As the number of gold medals keeps growing larger around the neck of Rayron Gracie, so too do the comparisons between the soft-spoken Brazilian jiu-jitsu prodigy and the BJJ legacy left by his larger-than-life father.
Based on pedigree, brashness would be expected to flow thick through the veins of the 19-year-old only son of the late Ryan Gracie, considered by many to be the original bad boy of mixed martial arts. However, Rayron is quietly and humbly digging down and working even harder to fulfill his family BJJ legacy.
Rayron (pronounced Hi-Ron), came to New York six years ago. The intent, as he originally planned, was not to follow in his father’s BJJ footsteps, but to better his English skills before returning home to Brazil. Upon arrival, he inherited a vast academy of BJJ educators more expansive than most Ivy League institutions—a Gracie family full of world-class champions, including his uncle, legendary jiu-jitsu icon Renzo Gracie (Ryan’s brother).
His temporary stay has now become a long-term success story. As a purple belt, Rayron earned his first world championship a year ago. But as a sport that requires dedication, practice, and patience, and perhaps most important, humility, finding and fixing the flaws become most paramount—even if it’s only Rayron only noticing the weakness. To help build up his off-the-mat intangibles—namely strength and recovery—he’s enlisted a team of elite strength coaches and physical therapists to help fill the gaps he can’t fix on the mat.
His success, however, takes a backseat to maintaining a cosmic connection with his father, who he lost more than 13 years ago. Since the age of 6, Rayron has made been writing letters to his father a consistent ritual. The healing chronicled in the recently released documentary “Letters to My Father,” reveals his experiences growing up without his father through these letters he’s written to his father.

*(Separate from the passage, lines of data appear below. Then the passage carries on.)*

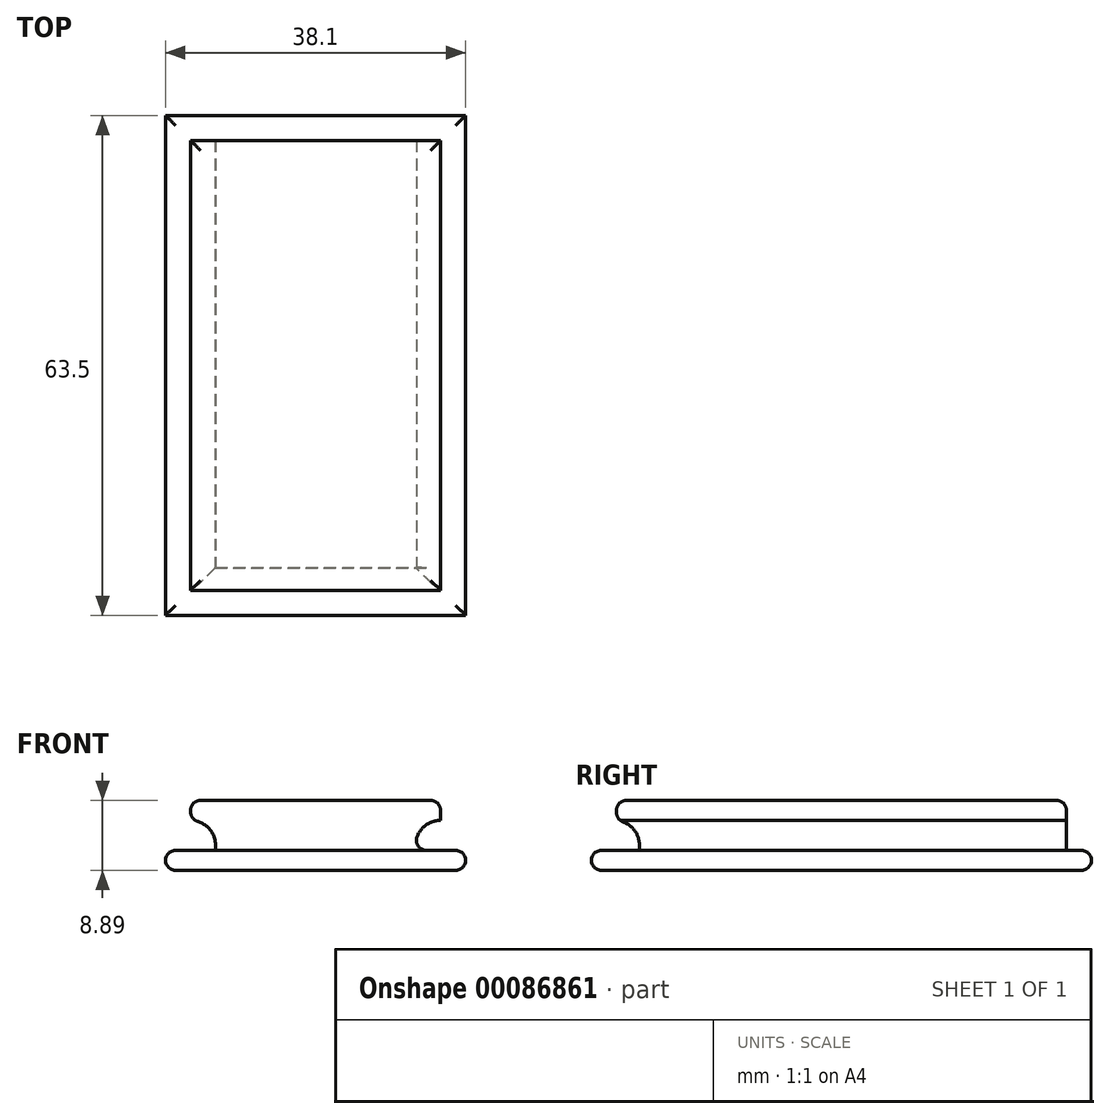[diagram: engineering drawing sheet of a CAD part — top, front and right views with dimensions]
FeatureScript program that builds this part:
annotation { "Feature Type Name" : "Feature", "Feature Type Description" : "" }
export const myFeature = defineFeature(function(context is Context, id is Id, definition is map)
    precondition{}
    {
        {
            var Q0;
            Q0=qCreatedBy(makeId("Top.planeOp"),FACE);
            var sketch = newSketch(context, id + "F0", { "sketchPlane" : qUnion([Q0])});
            skLineSegment(sketch, "E0.bottom", {"start": v(-25.4, 19.05) * mm, "end": v(25.4, 19.05) * mm});
            skLineSegment(sketch, "E0.top", {"start": v(-25.4, -19.05) * mm, "end": v(25.4, -19.05) * mm});
            skLineSegment(sketch, "E0.left", {"start": v(-31.75, 12.7) * mm, "end": v(-31.75, -12.7) * mm});
            skLineSegment(sketch, "E0.right", {"start": v(31.75, 12.7) * mm, "end": v(31.75, -12.7) * mm});
            skPoint(sketch, "E0.middle", {"position": v(0, 0) * mm});
            skPoint(sketch, "E1.visualSharp", {"position": v(-31.75, 19.05) * mm});
            skArc(sketch, "E1.filletArc", {"start": v(-25.4, 19.05) * mm, "mid": v(-29.9, 17.2) * mm, "end": v(-31.75, 12.7) * mm});
            skPoint(sketch, "E2.visualSharp", {"position": v(-31.75, -19.05) * mm});
            skArc(sketch, "E2.filletArc", {"start": v(-31.75, -12.7) * mm, "mid": v(-29.9, -17.2) * mm, "end": v(-25.4, -19.05) * mm});
            skPoint(sketch, "E3.visualSharp", {"position": v(31.75, 19.05) * mm});
            skArc(sketch, "E3.filletArc", {"start": v(31.75, 12.7) * mm, "mid": v(29.9, 17.2) * mm, "end": v(25.4, 19.05) * mm});
            skPoint(sketch, "E4.visualSharp", {"position": v(31.75, -19.05) * mm});
            skArc(sketch, "E4.filletArc", {"start": v(25.4, -19.05) * mm, "mid": v(29.9, -17.2) * mm, "end": v(31.75, -12.7) * mm});
            skSolve(sketch);
        }
        {
            var Q0;
            Q0=makeQuery(id+"F0.imprint","IMPRINT",FACE,{"disambiguationData":[TD([[makeQuery(id+"F0.imprint","IMPRINT",EDGE,{"derivedFrom":sQuery(id+"F0.wireOp",EDGE,"E0.bottom")}),-1.0]])]});
            extrude(context, id + "F1", {"entities" : qUnion([Q0]), "depth" : 7.62 * mm});
        }
        {
            var Q0;
            Q0=makeQuery(id+"F1.opExtrude","SWEPT_BODY",BODY,{"disambiguationData":[OSD([sQuery(id+"F0.wireOp",EDGE,"E0.bottom"),sQuery(id+"F0.wireOp",EDGE,"E0.top"),sQuery(id+"F0.wireOp",EDGE,"E0.left"),sQuery(id+"F0.wireOp",EDGE,"E0.right"),sQuery(id+"F0.wireOp",EDGE,"E1.filletArc"),sQuery(id+"F0.wireOp",EDGE,"E2.filletArc"),sQuery(id+"F0.wireOp",EDGE,"E3.filletArc"),sQuery(id+"F0.wireOp",EDGE,"E4.filletArc")])]});
            deleteBodies(context, id + "F2", {"entities" : qUnion([Q0])});
        }
        {
            var Q0;
            Q0=qCreatedBy(makeId("Top.planeOp"),FACE);
            var sketch = newSketch(context, id + "F3", { "sketchPlane" : qUnion([Q0])});
            skLineSegment(sketch, "E5.bottom", {"start": v(-15.87, 28.58) * mm, "end": v(15.88, 28.58) * mm});
            skLineSegment(sketch, "E5.top", {"start": v(-15.88, -28.58) * mm, "end": v(15.87, -28.58) * mm});
            skLineSegment(sketch, "E5.left", {"start": v(-15.87, 28.58) * mm, "end": v(-15.88, -28.58) * mm});
            skLineSegment(sketch, "E5.right", {"start": v(15.88, 28.58) * mm, "end": v(15.87, -28.58) * mm});
            skPoint(sketch, "E5.middle", {"position": v(0, 0) * mm});
            skSolve(sketch);
        }
        {
            var Q0;
            Q0=makeQuery(id+"F3.imprint","IMPRINT",FACE,{"disambiguationData":[TD([[makeQuery(id+"F3.imprint","IMPRINT",EDGE,{"derivedFrom":sQuery(id+"F3.wireOp",EDGE,"E5.bottom")}),-1.0]])]});
            extrude(context, id + "F4", {"entities" : qUnion([Q0]), "depth" : 6.35 * mm});
        }
        {
            var Q0;
            Q0=makeQuery(id+"F4.opExtrude","SWEPT_FACE",FACE,{"disambiguationData":[OSD([sQuery(id+"F3.wireOp",EDGE,"E5.top")])]});
            var sketch = newSketch(context, id + "F5", { "sketchPlane" : qUnion([Q0])});
            skCircle(sketch, "E6", {"center": v(15.87, 3.18) * mm, "radius": 3.18 * mm});
            skCircle(sketch, "E7.MirrorC", {"center": v(-15.87, 3.18) * mm, "radius": 3.18 * mm});
            skSolve(sketch);
        }
        {
            var Q0;
            {var subQ1=sQuery(id+"F3.wireOp",EDGE,"E5.top");var subQ2=makeQuery(id+"F4.opExtrude","SWEPT_EDGE",EDGE,{"disambiguationData":[OSD([subQ1,sQuery(id+"F3.wireOp",EDGE,"E5.left")])]});Q0=makeQuery(id+"F5.imprint","IMPRINT",FACE,{"disambiguationData":[TD([[makeQuery(id+"F5.imprint","IMPRINT",EDGE,{"derivedFrom":subQ2}),1.0]])]});}
            var Q1;
            {var subQ1=sQuery(id+"F3.wireOp",EDGE,"E5.top");var subQ2=makeQuery(id+"F4.opExtrude","SWEPT_EDGE",EDGE,{"disambiguationData":[OSD([subQ1,sQuery(id+"F3.wireOp",EDGE,"E5.right")])]});Q1=makeQuery(id+"F5.imprint","IMPRINT",FACE,{"disambiguationData":[TD([[makeQuery(id+"F5.imprint","IMPRINT",EDGE,{"derivedFrom":subQ2}),-1.0]])]});}
            extrude(context, id + "F6", {"entities" : qUnion([Q0, Q1]), "operationType" : NewBodyOperationType.REMOVE, "endBound" : BoundingType.THROUGH_ALL, "oppositeDirection" : true, "depth" : 25.4 * mm});
        }
        {
            var Q0;
            Q0=makeQuery(id+"F4.opExtrude","SWEPT_FACE",FACE,{"disambiguationData":[OSD([sQuery(id+"F3.wireOp",EDGE,"E5.left")])]});
            var sketch = newSketch(context, id + "F7", { "sketchPlane" : qUnion([Q0])});
            skSolve(sketch);
        }
        {
            var Q0;
            Q0=qCreatedBy(makeId("Right.planeOp"),FACE);
            cPlane(context, id + "F8", {"entities" : qUnion([Q0]), "cplaneType" : CPlaneType.OFFSET, "offset" : 152.4 * mm, "width" : 152.4 * mm, "height" : 152.4 * mm});
        }
        {
            var Q0;
            Q0=qCreatedBy(id+"F8.planeOp",FACE);
            var sketch = newSketch(context, id + "F9", { "sketchPlane" : qUnion([Q0])});
            skCircle(sketch, "E8", {"center": v(-28.83, 3.18) * mm, "radius": 3.17 * mm});
            skCircle(sketch, "E9.MirrorC", {"center": v(28.83, 3.18) * mm, "radius": 3.17 * mm});
            skSolve(sketch);
        }
        {
            var Q0;
            Q0=makeQuery(id+"F9.imprint","IMPRINT",FACE,{"disambiguationData":[TD([[makeQuery(id+"F9.imprint","IMPRINT",EDGE,{"derivedFrom":sQuery(id+"F9.wireOp",EDGE,"E8")}),1.0]])]});
            var Q1;
            Q1=makeQuery(id+"F9.imprint","IMPRINT",FACE,{"disambiguationData":[TD([[makeQuery(id+"F9.imprint","IMPRINT",EDGE,{"derivedFrom":sQuery(id+"F9.wireOp",EDGE,"E9.MirrorC")}),-1.0]])]});
            extrude(context, id + "F10", {"entities" : qUnion([Q0, Q1]), "operationType" : NewBodyOperationType.REMOVE, "endBound" : BoundingType.THROUGH_ALL, "oppositeDirection" : true, "depth" : 25.4 * mm});
        }
        {
            var Q0;
            Q0=qCreatedBy(makeId("Top.planeOp"),FACE);
            var sketch = newSketch(context, id + "F11", { "sketchPlane" : qUnion([Q0])});
            skLineSegment(sketch, "E10.bottom", {"start": v(-19.05, 31.75) * mm, "end": v(19.05, 31.75) * mm});
            skLineSegment(sketch, "E10.top", {"start": v(-19.05, -31.75) * mm, "end": v(19.05, -31.75) * mm});
            skLineSegment(sketch, "E10.left", {"start": v(-19.05, 31.75) * mm, "end": v(-19.05, -31.75) * mm});
            skLineSegment(sketch, "E10.right", {"start": v(19.05, 31.75) * mm, "end": v(19.05, -31.75) * mm});
            skPoint(sketch, "E10.middle", {"position": v(0, 0) * mm});
            skSolve(sketch);
        }
        {
            var Q0;
            Q0=makeQuery(id+"F11.imprint","IMPRINT",FACE,{"disambiguationData":[TD([[makeQuery(id+"F11.imprint","IMPRINT",EDGE,{"derivedFrom":sQuery(id+"F11.wireOp",EDGE,"E10.bottom")}),-1.0]])]});
            extrude(context, id + "F12", {"entities" : qUnion([Q0]), "operationType" : NewBodyOperationType.ADD, "depth" : 2.54 * mm});
        }
        {
            var Q0;
            Q0=makeQuery(id+"F4.opExtrude","CAP_FACE",FACE,{"disambiguationData":[OSD([sQuery(id+"F3.wireOp",EDGE,"E5.bottom"),sQuery(id+"F3.wireOp",EDGE,"E5.top"),sQuery(id+"F3.wireOp",EDGE,"E5.left"),sQuery(id+"F3.wireOp",EDGE,"E5.right")])],"isStart":false});
            extrude(context, id + "F13", {"entities" : qUnion([Q0]), "operationType" : NewBodyOperationType.ADD, "depth" : 2.54 * mm});
        }
        {
            var Q0;
            Q0=makeQuery(id+"F13.opExtrude","CAP_EDGE",EDGE,{"disambiguationData":[OSD([sQuery(id+"F3.wireOp",EDGE,"E5.top")])],"isStart":false});
            var Q1;
            Q1=makeQuery(id+"F10.boolean.opBoolean","INTERSECT",EDGE,{"disambiguationData":[OD(1.0)],"derivedFrom":[makeQuery(id+"F4.opExtrude","SWEPT_FACE",FACE,{"disambiguationData":[OSD([sQuery(id+"F3.wireOp",EDGE,"E5.top")])]}),makeQuery(id+"F10.opExtrude","SWEPT_FACE",FACE,{"disambiguationData":[OSD([sQuery(id+"F9.wireOp",EDGE,"E8")])]})]});
            var Q2;
            Q2=makeQuery(id+"F13.opExtrude","CAP_EDGE",EDGE,{"disambiguationData":[OSD([sQuery(id+"F3.wireOp",EDGE,"E5.top"),sQuery(id+"F3.wireOp",EDGE,"E5.right"),sQuery(id+"F5.wireOp",EDGE,"E6")])],"isStart":false});
            var Q3;
            Q3=makeQuery(id+"F12.boolean.opBoolean","INTERSECT",EDGE,{"derivedFrom":[makeQuery(id+"F6.boolean.opBoolean","COPY",FACE,{"derivedFrom":makeQuery(id+"F6.opExtrude","SWEPT_FACE",FACE,{"disambiguationData":[OSD([sQuery(id+"F5.wireOp",EDGE,"E6")])]})}),makeQuery(id+"F12.opExtrude","CAP_FACE",FACE,{"disambiguationData":[OSD([sQuery(id+"F11.wireOp",EDGE,"E10.bottom"),sQuery(id+"F11.wireOp",EDGE,"E10.top"),sQuery(id+"F11.wireOp",EDGE,"E10.left"),sQuery(id+"F11.wireOp",EDGE,"E10.right")])],"isStart":false})]});
            var Q4;
            Q4=makeQuery(id+"F13.opExtrude","CAP_EDGE",EDGE,{"disambiguationData":[OSD([sQuery(id+"F3.wireOp",EDGE,"E5.bottom")])],"isStart":false});
            var Q5;
            Q5=makeQuery(id+"F13.opExtrude","CAP_EDGE",EDGE,{"disambiguationData":[OSD([sQuery(id+"F3.wireOp",EDGE,"E5.top"),sQuery(id+"F3.wireOp",EDGE,"E5.left"),sQuery(id+"F5.wireOp",EDGE,"E7.MirrorC")])],"isStart":false});
            var Q6;
            Q6=makeQuery(id+"F12.opExtrude","CAP_EDGE",EDGE,{"disambiguationData":[OSD([sQuery(id+"F11.wireOp",EDGE,"E10.top")])],"isStart":false});
            var Q7;
            Q7=makeQuery(id+"F12.opExtrude","CAP_EDGE",EDGE,{"disambiguationData":[OSD([sQuery(id+"F11.wireOp",EDGE,"E10.right")])],"isStart":false});
            var Q8;
            Q8=makeQuery(id+"F12.opExtrude","CAP_EDGE",EDGE,{"disambiguationData":[OSD([sQuery(id+"F11.wireOp",EDGE,"E10.right")])],"isStart":true});
            var Q9;
            Q9=makeQuery(id+"F12.opExtrude","CAP_EDGE",EDGE,{"disambiguationData":[OSD([sQuery(id+"F11.wireOp",EDGE,"E10.top")])],"isStart":true});
            var Q10;
            {var subQ0=sQuery(id+"F5.wireOp",EDGE,"E7.MirrorC");var subQ1=sQuery(id+"F3.wireOp",EDGE,"E5.left");var subQ2=sQuery(id+"F3.wireOp",EDGE,"E5.top");Q10=makeQuery(id+"F13.boolean.opBoolean","MERGE",EDGE,{"derivedFrom":[makeQuery(id+"F6.boolean.opBoolean","MERGE",EDGE,{"derivedFrom":[makeQuery(id+"F4.opExtrude","CAP_EDGE",EDGE,{"disambiguationData":[OSD([subQ1])],"isStart":false}),makeQuery(id+"F6.opExtrude","SWEPT_EDGE",EDGE,{"disambiguationData":[OSD([subQ2,subQ1,subQ0]),TDD([makeQuery(id+"F5.imprint","INTERSECT",VERTEX,{"derivedFrom":[makeQuery(id+"F4.opExtrude","SWEPT_EDGE",EDGE,{"disambiguationData":[OSD([subQ2,subQ1])]}),makeQuery(id+"F4.opExtrude","CAP_EDGE",EDGE,{"disambiguationData":[OSD([subQ2])],"isStart":false}),subQ0]})])]})]}),makeQuery(id+"F13.opExtrude","CAP_EDGE",EDGE,{"disambiguationData":[OSD([subQ2,subQ1,subQ0])],"isStart":true})]});}
            var Q11;
            Q11=makeQuery(id+"F12.opExtrude","CAP_EDGE",EDGE,{"disambiguationData":[OSD([sQuery(id+"F11.wireOp",EDGE,"E10.left")])],"isStart":false});
            var Q12;
            Q12=makeQuery(id+"F12.opExtrude","CAP_EDGE",EDGE,{"disambiguationData":[OSD([sQuery(id+"F11.wireOp",EDGE,"E10.bottom")])],"isStart":true});
            var Q13;
            Q13=makeQuery(id+"F10.boolean.opBoolean","INTERSECT",EDGE,{"disambiguationData":[OD(1.0)],"derivedFrom":[makeQuery(id+"F4.opExtrude","SWEPT_FACE",FACE,{"disambiguationData":[OSD([sQuery(id+"F3.wireOp",EDGE,"E5.bottom")])]}),makeQuery(id+"F10.opExtrude","SWEPT_FACE",FACE,{"disambiguationData":[OSD([sQuery(id+"F9.wireOp",EDGE,"E9.MirrorC")])]})]});
            var Q14;
            Q14=makeQuery(id+"F12.opExtrude","CAP_EDGE",EDGE,{"disambiguationData":[OSD([sQuery(id+"F11.wireOp",EDGE,"E10.left")])],"isStart":true});
            var Q15;
            Q15=makeQuery(id+"F12.opExtrude","CAP_EDGE",EDGE,{"disambiguationData":[OSD([sQuery(id+"F11.wireOp",EDGE,"E10.bottom")])],"isStart":false});
            fillet(context, id + "F14", {"entities" : qUnion([Q0, Q1, Q2, Q3, Q4, Q5, Q6, Q7, Q8, Q9, Q10, Q11, Q12, Q13, Q14, Q15]), "radius" : 1.27 * mm, "tangentPropagation" : true, "allowEdgeOverflow" : false});
        }
    });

“I don’t have any brothers, so he was the only one who I’ve ever really looked up to,” Rayron says. “He was my hero. And once he passed away, I had questions and wanted to find the answers. So I started writing letters as a kid, to somehow continue to communicate with him.”
SON OF A SUPERSTAR
While the United States wasn’t finally beginning to welcome MMA into its mainstream, Ryan Gracie was already a rock star in Japan during the early 2000s. Both polarizing and popular, he was an antihero fan favorite for both his ferocity in the cage and bombastic aggression behind the mike in that nation’s PRIDE organization, MMA’s precursor to today’s worldwide reign of the UFC.
In his shortened career, he scored two knockouts and a pair of armbar submissions in compiling a modest 5-2 record. But his over-the-top verbal assaults thrown at Japanese fight legends Kazushi Sakuraba and Hidehiko Yoshida, at the time more suited for WWE, made him beloved in Japan and helped paved the road for MMA stars to embrace and market their notoriety today, such as former UFC champion Conor McGregor.
Outside the cage, controversial and troubled would best describe Ryan. But to Rayron, he was simply Dad, a human security blanket who would toss his child on his shoulders, would take him swimming or to the park, or bring him to his MMA academy in Brazil, where he would admire his father from afar.
On the evening of Dec. 15, 2007, Ryan was found dead in a Sao Paolo jail cell, reportedly due to an over-prescription of medication prescribed by his psychiatrist in order to calm him following an arrest. His death came just over a week after Rayron celebrated his sixth birthday.
“He was the only person I really looked up to,” Rayron says. “And once he passed away, I had questions, and as a child I needed answers…I really didn’t know what death was at that time. So I started writing these letters as a kid, to somehow communicate with him.”
As he described in the Allen Alcantara-produced doc, he communicated with his father almost daily. Upon the hundreds of letters that he has kept, backed up, and secured contain passages and poetry based on every type of emotion—“Where are you?” “When are you coming back?” “I had a good day at practice”—that can flow through the mind of a child, adolescent, and gold medalist.
“I actually had quite a few epiphanies while I would write these,” Rayron says. “It actually felt like I was talking to my dad. Not just my dad, but even communicating with the happy little kid who was having fun with his day. It’s an amazing way to deal with these types of feelings you’re having.”